Wonderful, no way am I getting back to Montreal that night. Two more guards come out, Mark and I are told to stand in front of the truck where they can see us, and the guards proceed to go through the truck with some high-powered flashlight, taking everything out, opening everything, etc., etc. Now, two guys off on a road trip are going to have a lot of stuff, being at least two pack sacks each (one for camping, the other for climbing gear). Mark is a carpenter, so he also has all of his carpentry stuff in the truck as well.
Here's where it gets interesting: One of the guards calls me off to side and, staring directly at me for a reaction, asks, "Have you ever taken cocaine?" What?!? I'm freaking. Me: "Um, no sir, coke isn't on my list of prescriptions. In fact, what with a transplant and all, it might actually kill me." Guard: "Well, we passed your license under an ion scanner (or something, I wasn't comprehending much by then), and found traces of cocaine on your license.
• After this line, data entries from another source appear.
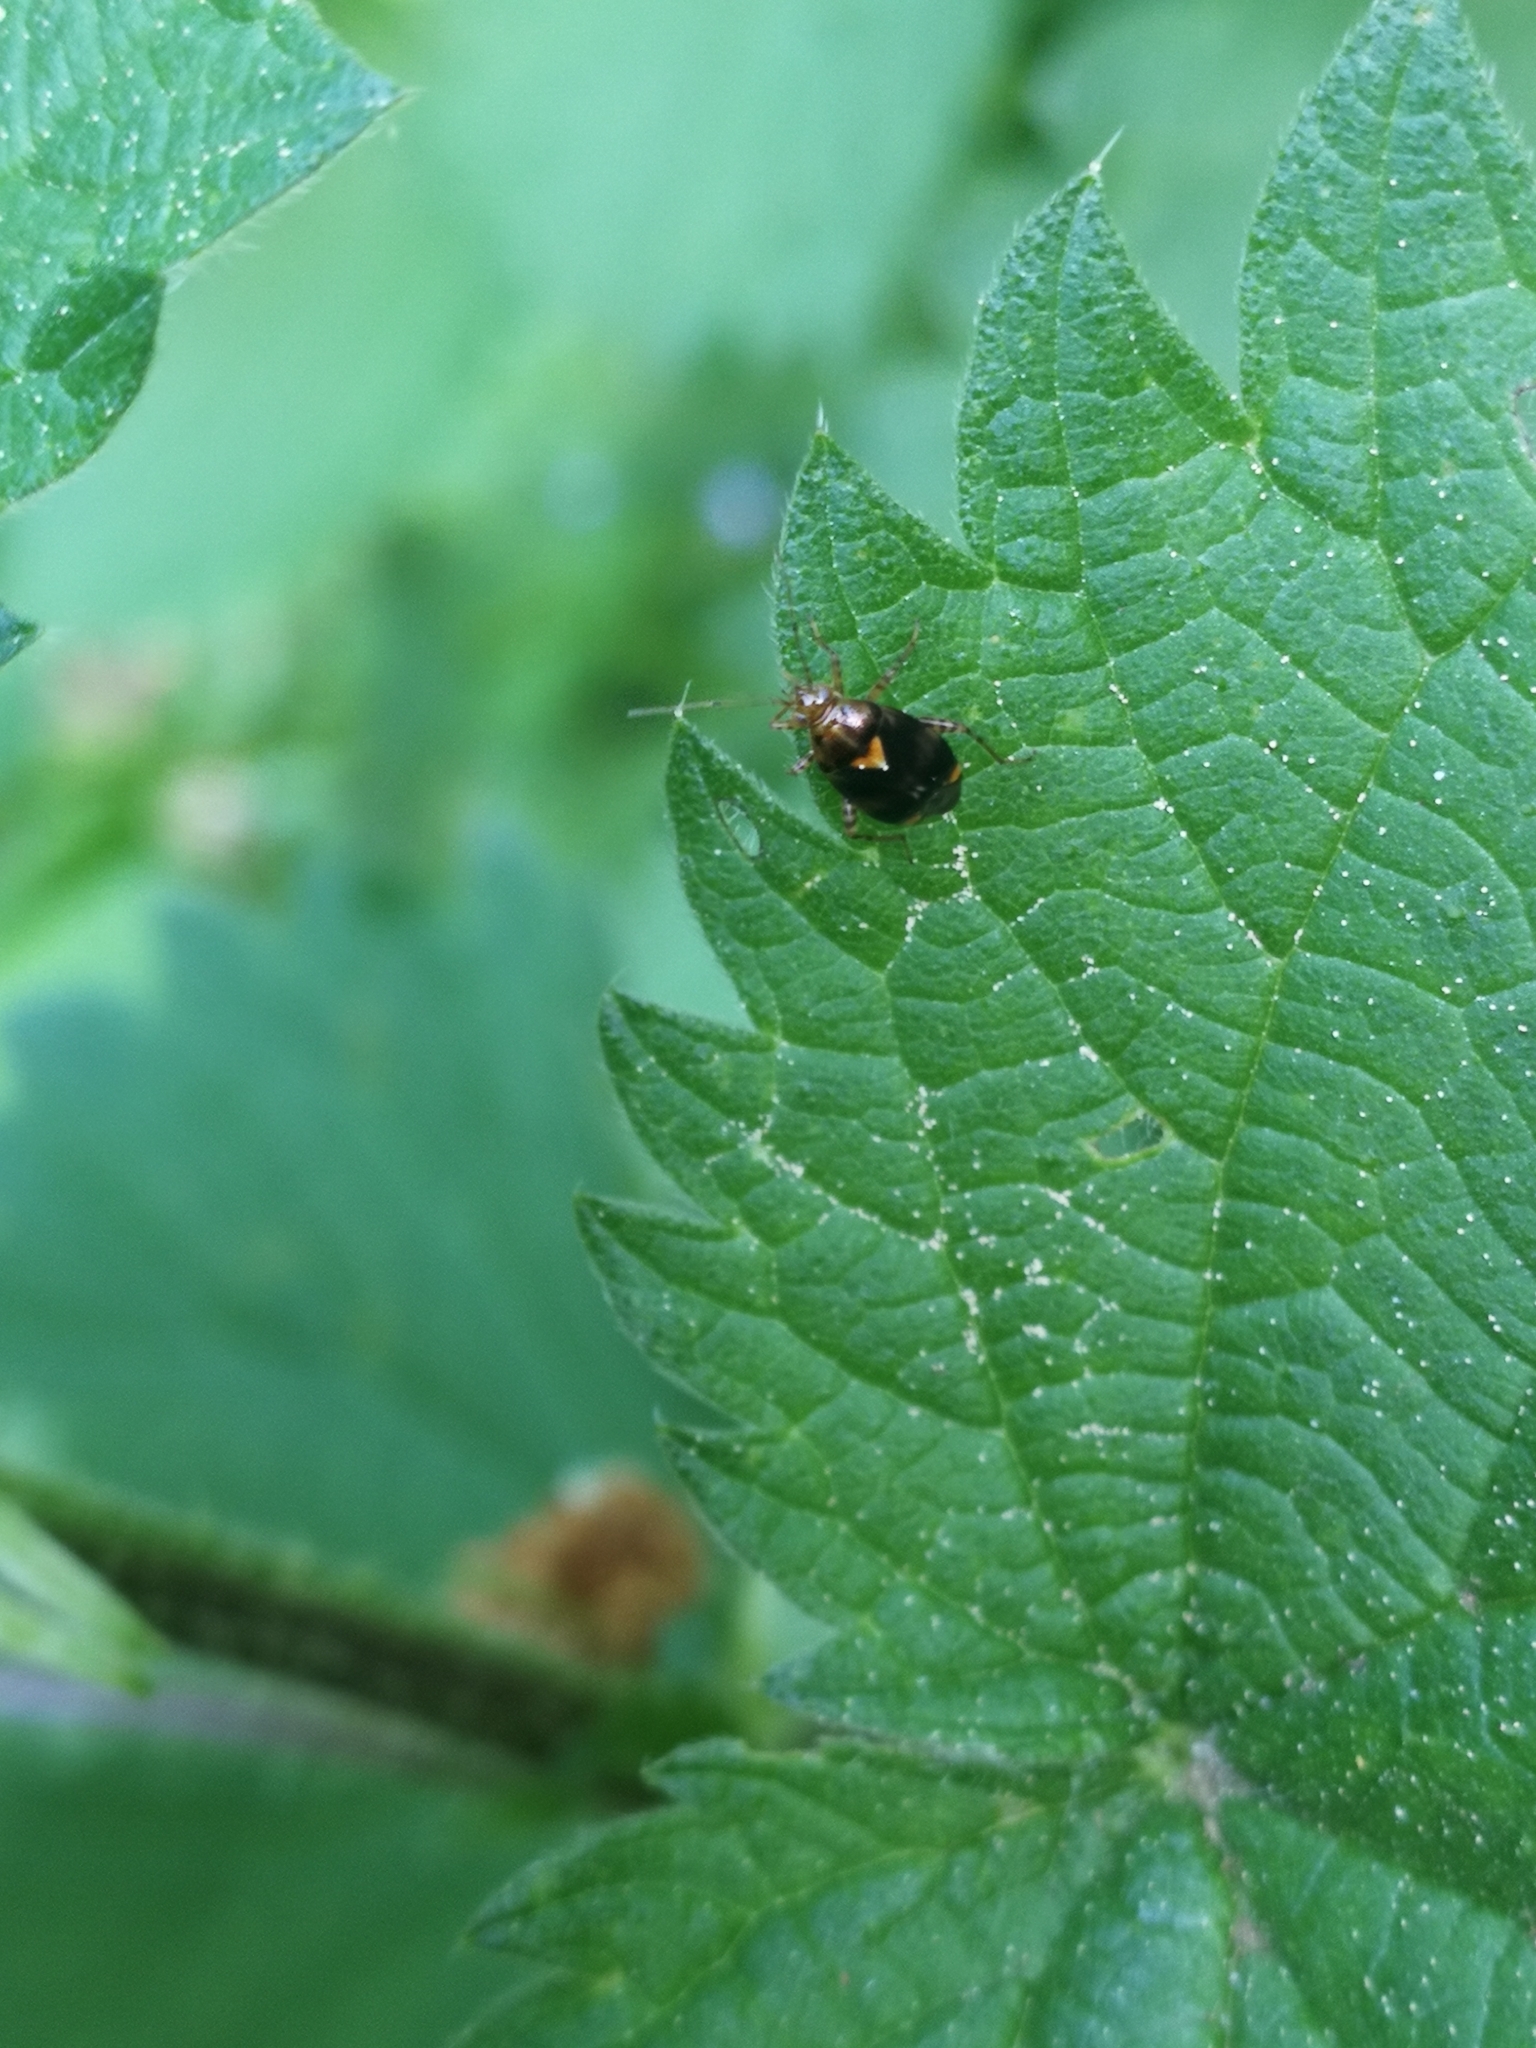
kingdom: Animalia
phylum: Arthropoda
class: Insecta
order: Hemiptera
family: Miridae
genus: Liocoris
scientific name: Liocoris tripustulatus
There's nothing we can do about it right now, but you should know." No idea how it got there, and I go back to standing in front of the truck, wondering how this could have happened.
After about 30 more minutes, the guard who questioned me tells the others, "nah, these guys are too active to be doing coke." They call us over, tell us that everything's hunky dory and, after commenting on all the gear we have, let us go. Get to Magog, where I'm sure we were followed, and after parting ways with Mark, I try the door of the bus station.
Locked.
No more buses that night. Fortunately, my mom lives in Magog, so I give her a call, she comes to pick me up, and I spend the next day with the 'rents, who drive me back the next day.